We’ll get to that in a moment, but first let’s review some of the numbers from Tuesday. The following comes from USA Today…
All three major indexes gained 0.7% apiece, as the Dow jumped 121 points to a new all-time closing high and the S&P 500 built upon its record close notched Monday. The blue chips now stand at 18,347.67, about 35 points above the previous record set May 19, 2015.
The new mark for the S&P 500 is 2,152.14, a 15-point improvement on its Monday close.
Overall, we have seen stocks shoot up more than eight percent over the last two weeks. Normally, a rise of 10 percent for an entire year is considered to be quite healthy…
Interior Minister Theresa May is set to become the U.K.’s prime minister on Wednesday. Stock markets across the globe have risen sharply, after a steep sell-off, following the United Kingdom’s decision to leave the European Union.
“In the past two weeks, post Brexit, the S&P 500 has vaulted over 8 percent,” said Adam Sarhan, CEO at Sarhan Capital. “Typically, a 10 percent move for the entire year is considered normal.”
What makes all of this even stranger is the fact that investors have been pulling money out of stocks as if it was 2008 all over again. In fact, Zero Hedge tells us that on balance investors have been taking money out of equity funds for 17 weeks in a row.
So why are stocks still going up?
If your guess is “central bank intervention”, you are right on the nose.
Across the Pacific, the Bank of Japan has been voraciously gobbling up assets, and the architect of “Abenomics” just won a major electoral victory which has fueled a huge market rally over there…
Meanwhile, in Japan, Prime Minister Shinzo Abe ordered new stimulus after his coalition won an election in Japan’s upper chamber by a landslide. Japan’s Nikkei 225 rose nearly 2.5 percent overnight, while the yen erased all of its post-Brexit gains against the dollar.
“In the short term, I think it’s going to help, but in the long term, we’ll see,” said JJ Kinahan, chief strategist at TD Ameritrade. “I feel like a lot of people are getting themselves into situations that they can’t get out of.”

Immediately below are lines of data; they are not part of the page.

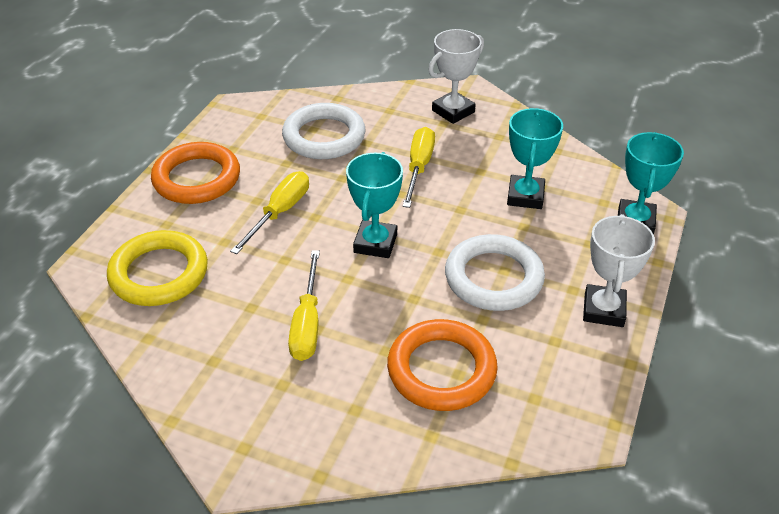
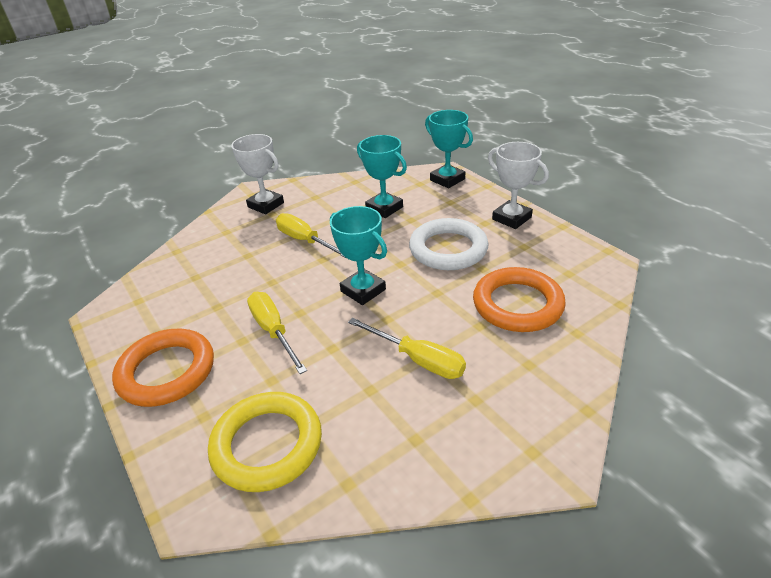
camera: 55 degrees left, 5 degrees down
(324, 137) = (212, 274): white ring -> none
(453, 111) = (266, 205): white trophy -> white trophy turned 45 degrees counterclockwise

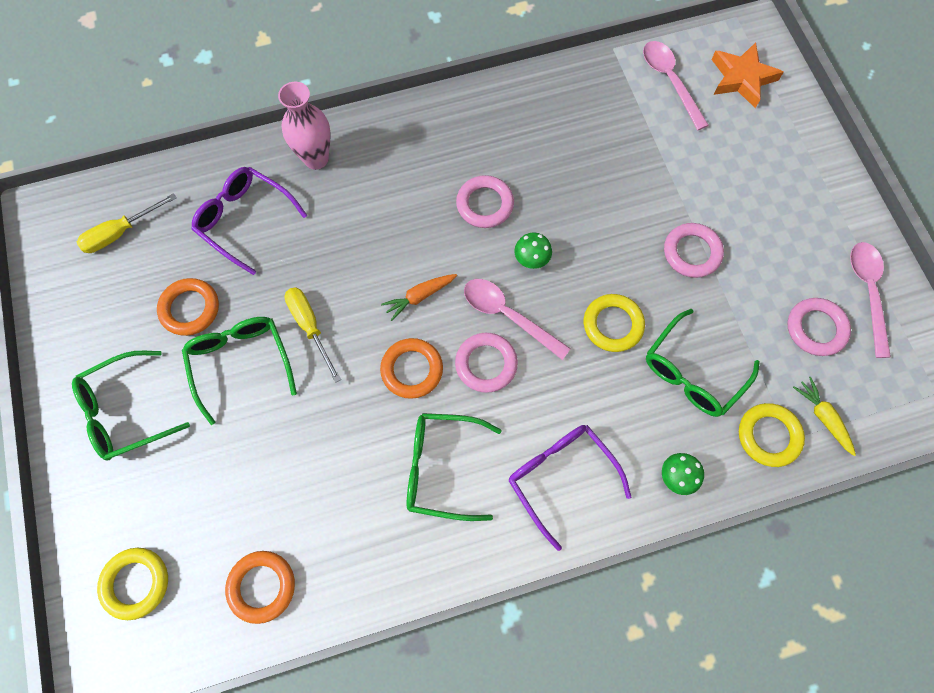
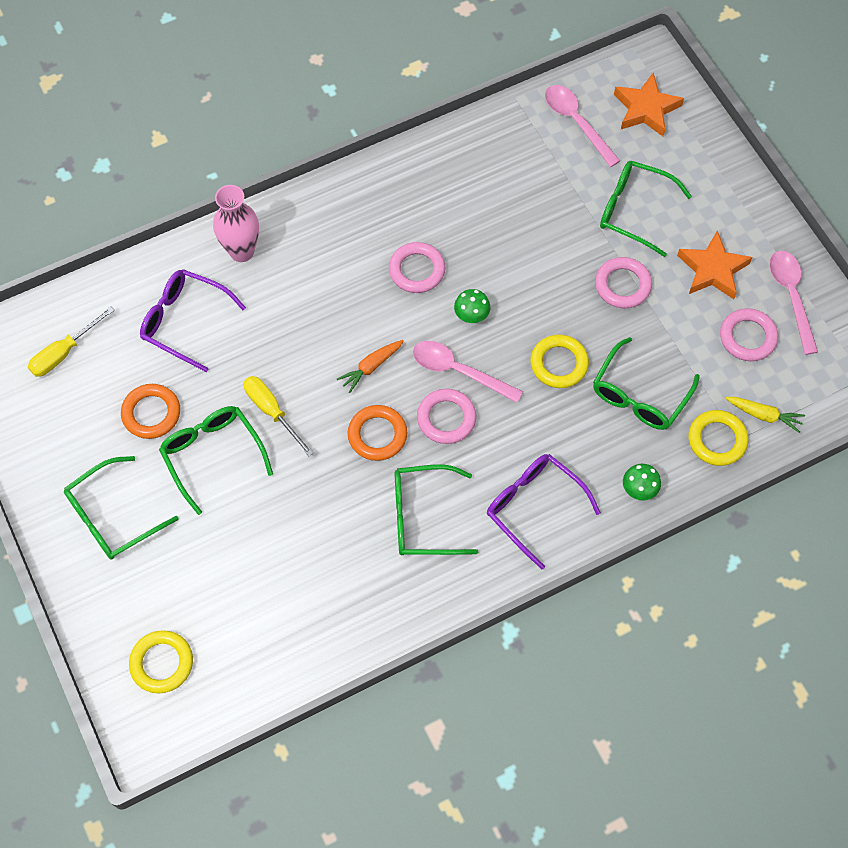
camera: 10 degrees left, 5 degrees down
(262, 586) = (279, 646): orange ring -> none
(715, 178) = (634, 211): none -> green glasses
(788, 251) = (712, 270): none -> orange star
(823, 417) = (764, 415): yellow carrot -> yellow carrot turned 150 degrees clockwise

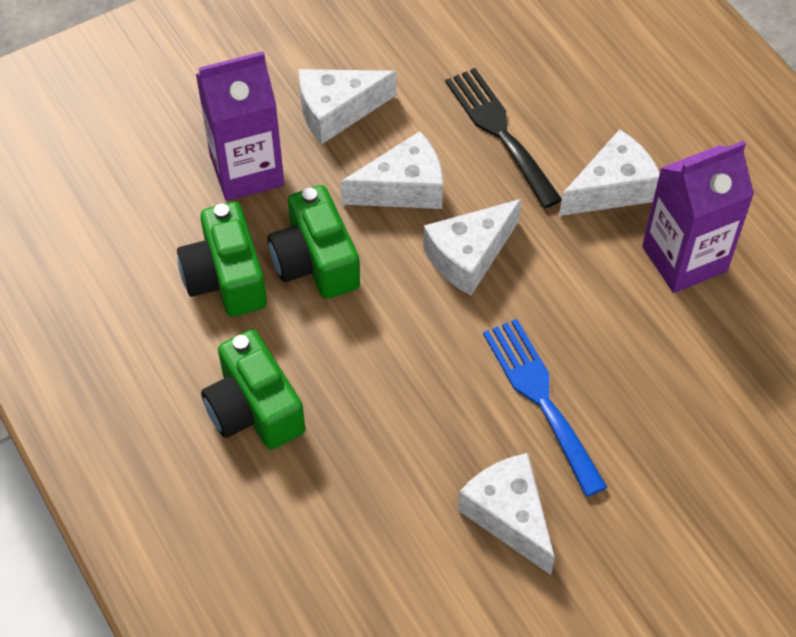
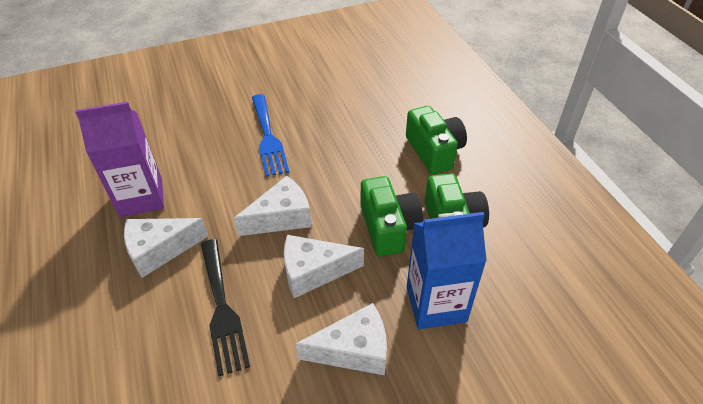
camera: 170 degrees left, 10 degrees down
(247, 170) = (436, 304): purple carton -> blue carton
(509, 516) = (305, 95): white cheese -> none

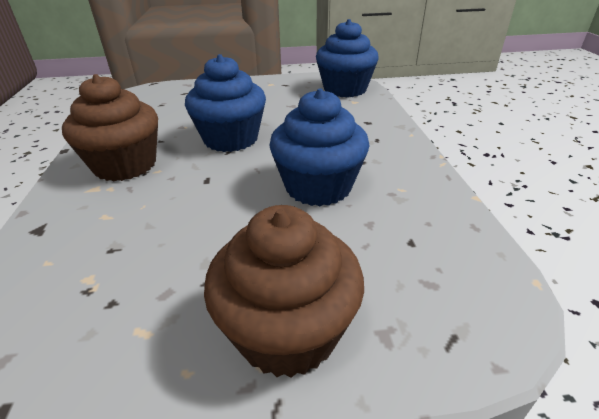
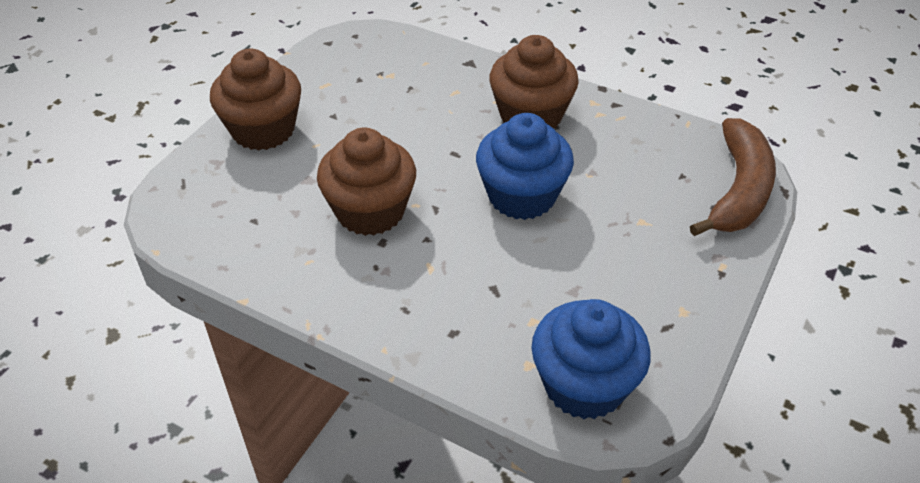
camera: 125 degrees right, 10 degrees up
(162, 90) = (738, 190): none -> brown banana
(318, 187) = (370, 211): blue cupcake -> brown cupcake

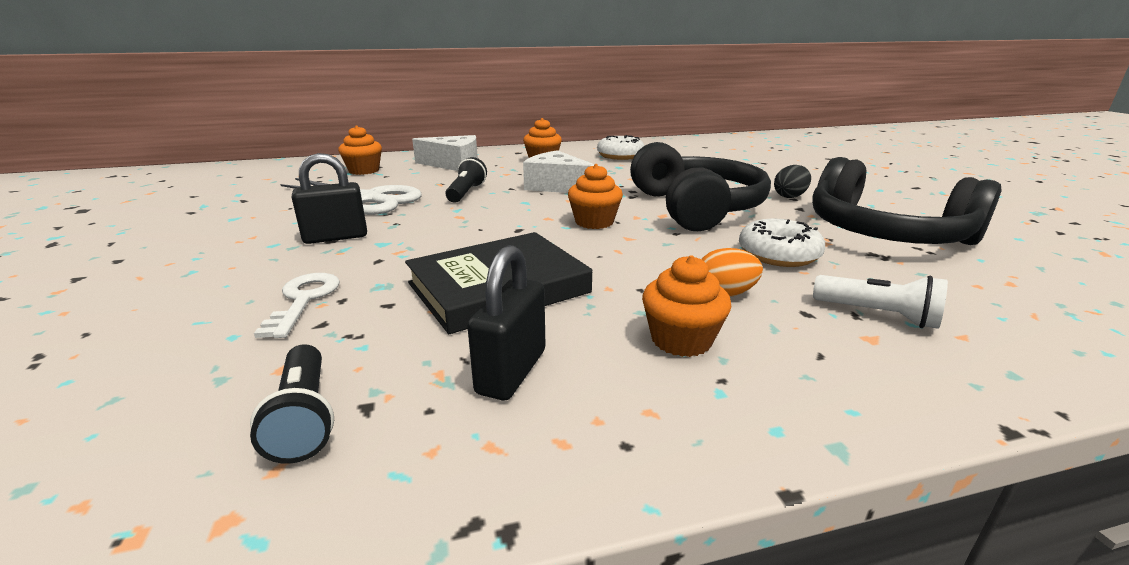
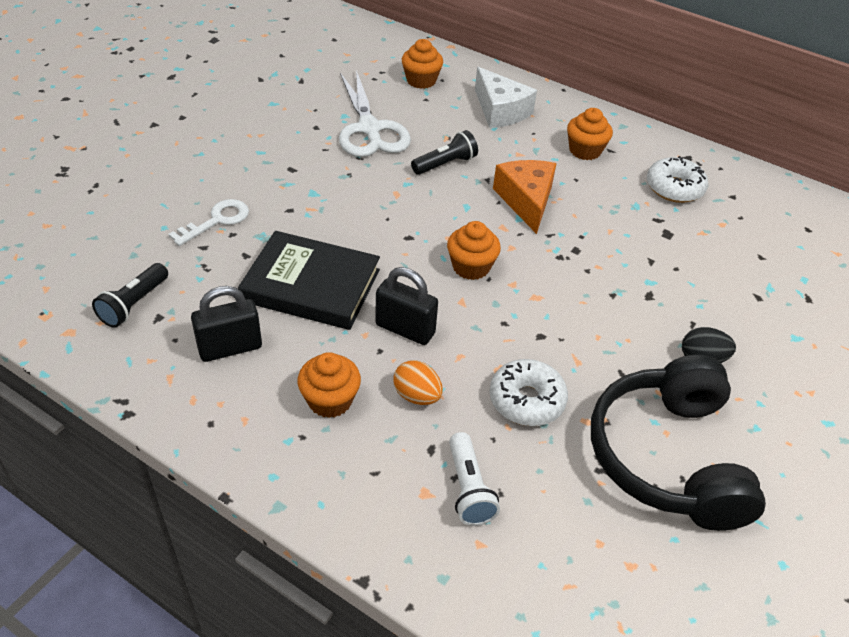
camera: 45 degrees right, 20 degrees up
(336, 237) = (298, 167): black padlock -> black padlock (405, 329)
(557, 186) = (526, 201): white cheese -> orange cheese
(696, 208) = (580, 309): black headphones -> none

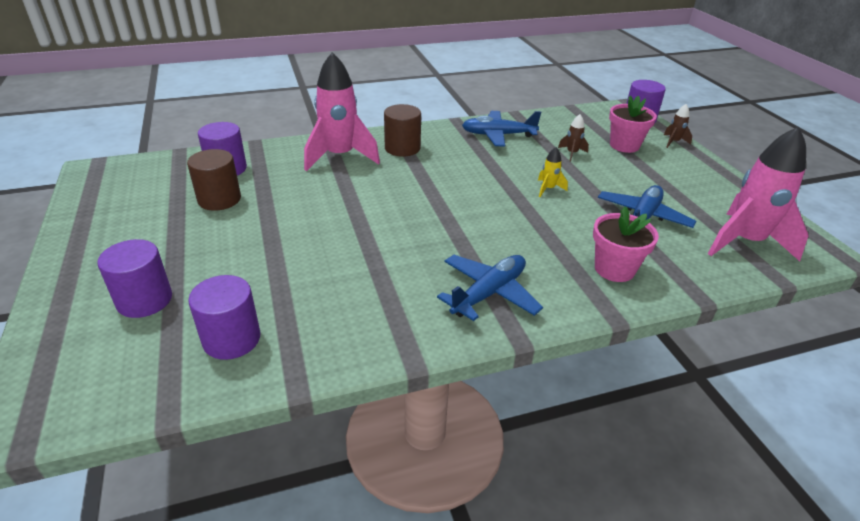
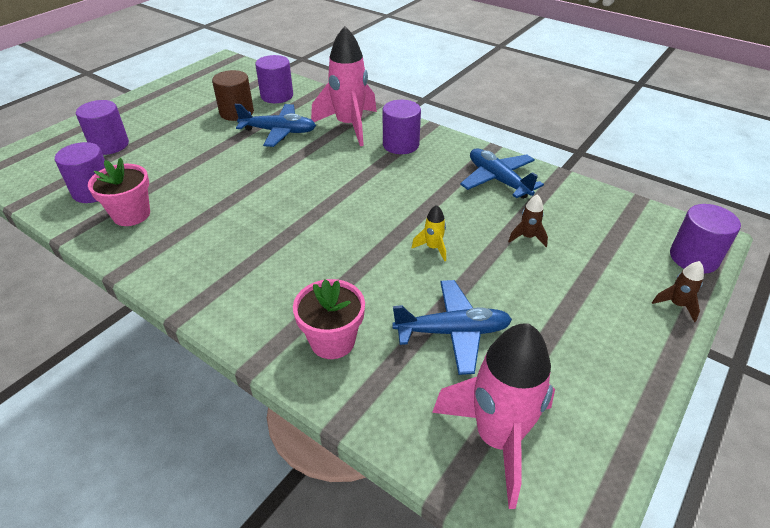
camera: 55 degrees right, 5 degrees up
(402, 148) = (400, 145): brown cylinder -> purple cylinder
(489, 293) = (227, 277): blue plane -> blue plane (278, 132)
(624, 145) = (603, 268): pink flower pot -> pink flower pot (131, 214)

In Europe, the ECB has feverishly been pumping money into the financial system, and the result of the Brexit vote seems to have lit a renewed fire under the central bankers in Europe. Collectively, intervention by the Japanese and the Europeans has created “a surge in net global central bank asset purchases to their highest since 2013”…
Fast forward six months when Matt King reports that “many clients have been asking for an update of our usual central bank liquidity metrics.”
What the update reveals is “a surge in net global central bank asset purchases to their highest since 2013.”
And just like that the mystery of who has been buying stocks as everyone else has been selling has been revealed.
So now you know the rest of the story.
The economic fundamentals have not changed. China is still slowing down. Japan is still mired in a multi-year economic crisis. Much of Europe is still dealing with a full-blown banking crisis. Much of South America is still experiencing a full-blown depression.
Here in the United States, just about every indicator that you can think of says that the economy is slowing down. If you doubt this, please see my previous article entitled “15 Facts About The Imploding U.S. Economy That The Mainstream Media Doesn’t Want You To See“.
The artificially-induced rally that we are witnessing right now can be compared to a “last gasp” of a dying patient.
But my hope is that this “last gasp” can last for as long as possible. Because as much as I warn people about it, I am not actually eager to see what comes next.
The economic and financial suffering that are coming are inevitable, but they are not going to be pleasant for any of us. So let us all hope that we still have a little bit more time before the party is over and it is time to turn out the lights.